Document extract
------------------------------------------------
# How would I use momentum to calculate projectile range?

1. Nov 12, 2016

### Eclair_de_XII

1. The problem statement, all variables and given/known data
"In the Olympiad, some athletes competing in the standing long jump used handheld weights called halteres to lengthen their jumps. The weights were swung up in front just before liftoff and then swung down and thrown backward during flight. Suppose a modern $78kg$ long jumper similarly uses two $\frac{11}{2}kg$ halteres, throwing them horizontally to the rear at his maximum height such that their horizontal velocity is zero relative to the ground. Let his liftoff velocity be $v=\langle\frac{19}{2},4\rangle\frac{m}{s}$ with or without the halteres and assume that he lands at the liftoff level. What distance would the use of halteres add to his range?
------------------------------------------------
Stored data
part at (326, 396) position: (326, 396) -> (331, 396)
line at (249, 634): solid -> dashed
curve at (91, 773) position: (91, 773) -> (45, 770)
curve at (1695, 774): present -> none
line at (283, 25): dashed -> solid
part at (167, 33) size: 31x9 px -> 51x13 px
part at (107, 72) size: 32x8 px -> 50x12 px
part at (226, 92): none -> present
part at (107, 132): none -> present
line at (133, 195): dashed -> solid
------------------------------------------------
The exercise
Please transcribe everything in the projectile range post from "1. The problem" down to "to his range?". The records were taken from a separate source.

Answer for the task
1. The problem statement, all variables and given/known data
"In the Olympiad, some athletes competing in the standing long jump used handheld weights called halteres to lengthen their jumps. The weights were swung up in front just before liftoff and then swung down and thrown backward during flight. Suppose a modern $78kg$ long jumper similarly uses two $\frac{11}{2}kg$ halteres, throwing them horizontally to the rear at his maximum height such that their horizontal velocity is zero relative to the ground. Let his liftoff velocity be $v=\langle\frac{19}{2},4\rangle\frac{m}{s}$ with or without the halteres and assume that he lands at the liftoff level. What distance would the use of halteres add to his range?